Yang and colleagues analyzed data from 6,758,560 live singleton births from the Danish (1973-2016) and the Swedish (1973-2014) medical birth registers. Researchers retrieved information on death of the mothers’ close family members, defined as a partner, older children, parents and siblings, and also assessed incidence of offspring’s HF (up to 2016 in Denmark and 2020 in Sweden) from nationwide registers. They estimated the odds of offspring developing HF according to maternal bereavement.
The findings were published in JACC: Heart Failure.
According to nationwide registers, 2.5% of women experienced prenatal stress caused by maternal bereavement the year before or during pregnancy. During up to 48 years of follow-up, 0.07% of offspring were diagnosed with HF.
Researchers found that maternal loss of any close family member was not associated with HF in the offspring (adjusted HR = 1.04; 95% CI, 0.88-1.23). However, the most severe forms of bereavement, such as death of a partner or an older child (aHR = 1.47; 95% CI, 1.06-2.04) and unnatural death of a relative (aHR = 2.77; 95% CI, 1.49-5.17) were associated with increased risks for HF.
Researchers also found that congenital heart disease and preterm birth mediated a substantial part of the association between maternal loss of a partner or older child and the offspring’s risk for HF.
“Maternal stress may induce a suboptimal intrauterine environment through the prolonged activation of the hypothalamic-pituitary-adrenal axis and of the autonomic nervous system, leading to adverse changes in mental health, lifestyle, proinflammatory and cardiometabolic activity,” the researchers wrote. “Such intrauterine insults may program the development of the fetal heart, including structural and functional changes that may increase the risk of HF later in life. Because fetal cardiac development primarily occurs during the first trimester of pregnancy, we expected that exposure to stress in the year before pregnancy or during the first trimester of pregnancy would have a stronger association with HF than stress in later trimesters. However, our study did not reveal differences in the studied associations when we categorized exposure by its timing.”

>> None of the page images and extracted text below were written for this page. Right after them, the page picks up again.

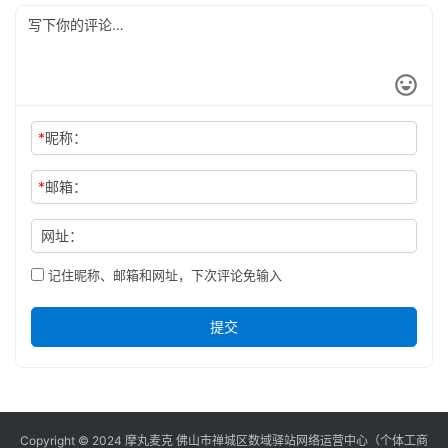
*
昵称：
*
邮箱：
网址：
记住昵称、邮箱和网址，下次评论免输入
提交
Copyright © 2024 摩丸麦克 佛山市禅城区数域驿站网络运营中心（个体工商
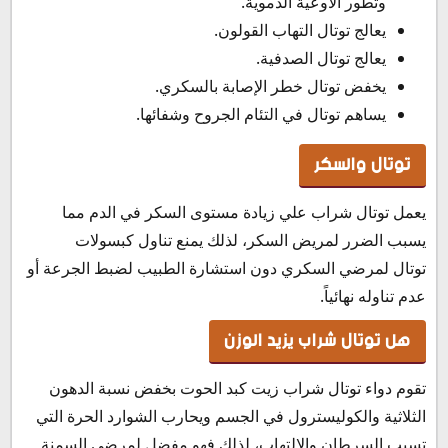
وتطور الأوعية الدموية.
يعالج توتال التهاب القولون.
يعالج توتال الصدفية.
يخفض توتال خطر الإصابة بالسكري.
يساهم توتال في التئام الجروح وشفائها.
توتال والسكر
يعمل توتال شراب علي زيادة مستوى السكر في الدم مما
يسبب الضرر لمريض السكر، لذلك يمنع تناول كبسولات
توتال لمرضي السكري دون استشارة الطبيب لضبط الجرعة أو
عدم تناوله نهائياً.
هل توتال شراب يزيد الوزن
تقوم دواء توتال شراب زيت كبد الحوت بخفض نسبة الدهون
الثلاثية والكوليسترول في الجسم ويحارب الشوارد الحرة التي
تسبب السرطان والالتهاب، لذلك فهو مفضل لمرضي السمنة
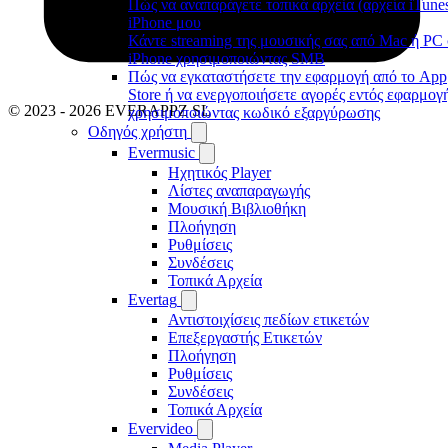
Πώς να αναπαράγετε τοπικά αρχεία (αρχεία iTune
iPhone μου
Κάντε streaming της μουσικής σας από Mac ή PC
iPhone χρησιμοποιώντας SMB
Πώς να εγκαταστήσετε την εφαρμογή από το App
Store ή να ενεργοποιήσετε αγορές εντός εφαρμογ
© 2023 - 2026 EVERAPPZ SL
χρησιμοποιώντας κωδικό εξαργύρωσης
Οδηγός χρήστη
Evermusic
Ηχητικός Player
Λίστες αναπαραγωγής
Μουσική Βιβλιοθήκη
Πλοήγηση
Ρυθμίσεις
Συνδέσεις
Τοπικά Αρχεία
Evertag
Αντιστοιχίσεις πεδίων ετικετών
Επεξεργαστής Ετικετών
Πλοήγηση
Ρυθμίσεις
Συνδέσεις
Τοπικά Αρχεία
Evervideo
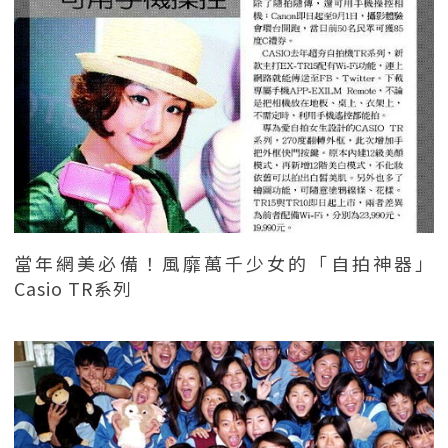
當年網美必備！風靡萬千少女的「自拍神器」
Casio TR系列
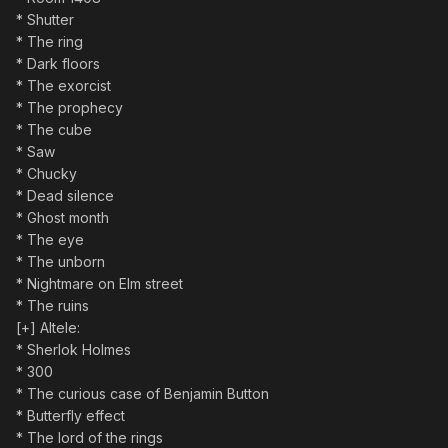
* Shutter
* The ring
* Dark floors
* The exorcist
* The prophecy
* The cube
* Saw
* Chucky
* Dead silence
* Ghost month
* The eye
* The unborn
* Nightmare on Elm street
* The ruins
[+] Altele:
* Sherlok Holmes
* 300
* The curious case of Benjamin Button
* Butterfly effect
* The lord of the rings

The researchers wrote that the findings, if confirmed by further studies, suggest early screening and prevention may be implemented among individuals prenatally exposed to very severe stress to try to reduce their risk of HF later in life.
“Future studies may investigate whether more frequent but less severe sources of prenatal stress, for example financial difficulties, work and marital stress or other adverse life events, could also be involved in the development of HF, not only at a young age, but also at older ages than we could study in the current cohort,” Yang told Healio.